South Carolina’s venture capital and small business lending programs will soon be able to take advantage of more than $101 million in American Rescue Plan Act funding earmarked for the state, according to Senator Tim’s deputy legislative assistant. Scott, Luis Reyès.
The capital is a portion of $10 billion in State Small Business Credit Initiative funding provided to states, the District of Columbia, U.S. territories, and tribal governments when ARPA was signed into law on 11 March 2021.
The SSBCI program began in 2010 and ran until 2017, when the Council of Development Finance Agencies called it “one of the most successful federal programs to expand funding mechanisms.” access to capital at the time”. It has deployed $1.4 billion in funding to more than 16,900 small businesses.

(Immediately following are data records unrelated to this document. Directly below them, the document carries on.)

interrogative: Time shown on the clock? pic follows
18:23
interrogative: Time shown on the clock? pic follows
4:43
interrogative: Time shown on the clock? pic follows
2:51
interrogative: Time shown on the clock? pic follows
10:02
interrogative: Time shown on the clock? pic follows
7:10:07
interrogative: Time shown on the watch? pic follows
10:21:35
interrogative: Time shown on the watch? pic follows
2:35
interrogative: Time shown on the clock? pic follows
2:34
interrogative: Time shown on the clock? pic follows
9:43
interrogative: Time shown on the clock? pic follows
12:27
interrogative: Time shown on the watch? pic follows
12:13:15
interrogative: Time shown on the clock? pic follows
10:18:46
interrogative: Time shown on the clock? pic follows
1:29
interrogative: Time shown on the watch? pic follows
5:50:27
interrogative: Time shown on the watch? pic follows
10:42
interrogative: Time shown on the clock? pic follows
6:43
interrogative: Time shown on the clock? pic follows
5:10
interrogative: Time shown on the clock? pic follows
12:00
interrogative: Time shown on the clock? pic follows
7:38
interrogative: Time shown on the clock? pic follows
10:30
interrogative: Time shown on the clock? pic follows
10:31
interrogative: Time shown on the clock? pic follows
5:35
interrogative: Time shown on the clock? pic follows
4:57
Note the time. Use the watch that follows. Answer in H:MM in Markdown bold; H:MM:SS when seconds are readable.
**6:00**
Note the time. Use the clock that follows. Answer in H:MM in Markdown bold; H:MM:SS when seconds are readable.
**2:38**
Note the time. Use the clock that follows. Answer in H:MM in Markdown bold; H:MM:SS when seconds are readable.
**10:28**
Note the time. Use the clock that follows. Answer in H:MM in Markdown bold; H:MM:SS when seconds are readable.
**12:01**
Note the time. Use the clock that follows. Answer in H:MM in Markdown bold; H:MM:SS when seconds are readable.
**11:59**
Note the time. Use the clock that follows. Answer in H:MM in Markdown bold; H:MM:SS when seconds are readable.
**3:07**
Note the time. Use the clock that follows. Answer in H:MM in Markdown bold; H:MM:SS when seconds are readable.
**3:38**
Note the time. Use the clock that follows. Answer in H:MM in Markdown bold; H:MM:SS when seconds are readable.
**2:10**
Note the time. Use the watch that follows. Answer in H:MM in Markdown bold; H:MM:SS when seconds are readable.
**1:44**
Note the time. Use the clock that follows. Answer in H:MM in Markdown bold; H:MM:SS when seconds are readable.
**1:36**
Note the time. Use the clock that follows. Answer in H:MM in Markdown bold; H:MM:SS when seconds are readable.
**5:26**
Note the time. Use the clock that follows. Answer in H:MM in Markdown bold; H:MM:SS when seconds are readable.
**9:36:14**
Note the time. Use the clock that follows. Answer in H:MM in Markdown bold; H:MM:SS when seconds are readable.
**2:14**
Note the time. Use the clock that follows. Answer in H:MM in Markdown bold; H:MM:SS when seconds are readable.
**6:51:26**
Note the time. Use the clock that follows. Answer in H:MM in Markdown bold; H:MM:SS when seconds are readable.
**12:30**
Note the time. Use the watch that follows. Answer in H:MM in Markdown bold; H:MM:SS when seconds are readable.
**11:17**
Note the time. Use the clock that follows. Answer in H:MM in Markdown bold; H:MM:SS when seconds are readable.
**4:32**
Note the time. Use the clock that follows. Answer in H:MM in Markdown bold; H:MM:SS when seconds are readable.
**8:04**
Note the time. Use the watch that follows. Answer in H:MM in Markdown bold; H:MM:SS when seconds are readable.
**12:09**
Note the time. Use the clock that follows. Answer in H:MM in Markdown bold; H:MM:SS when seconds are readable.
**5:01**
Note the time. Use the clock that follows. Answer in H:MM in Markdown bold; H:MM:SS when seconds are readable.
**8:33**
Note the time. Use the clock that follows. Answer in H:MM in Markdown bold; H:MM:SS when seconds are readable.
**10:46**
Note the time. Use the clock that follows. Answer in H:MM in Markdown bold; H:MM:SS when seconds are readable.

After a four-year hiatus, ARPA has revived the program.
According to Reyes, the revitalized version of the program, like its predecessor, will target venture capital, capital access, loan participation and loan guarantee programs, as well as collateral support initiatives run by governments, financial institutions and community or economic development organizations.
Loan Participation Programs allow public entities to buy equity in a loan or lend to small businesses alongside private entities. Loan guarantee programs allow public entities to use SSBCI funding to support lenders with at least half of what is owed to them if a borrower defaults, according to the US Treasury Department. Capital Access Programs differ from other capital offerings by supplementing a loan loss reserve fund for the lender and borrower with SSBCI funds.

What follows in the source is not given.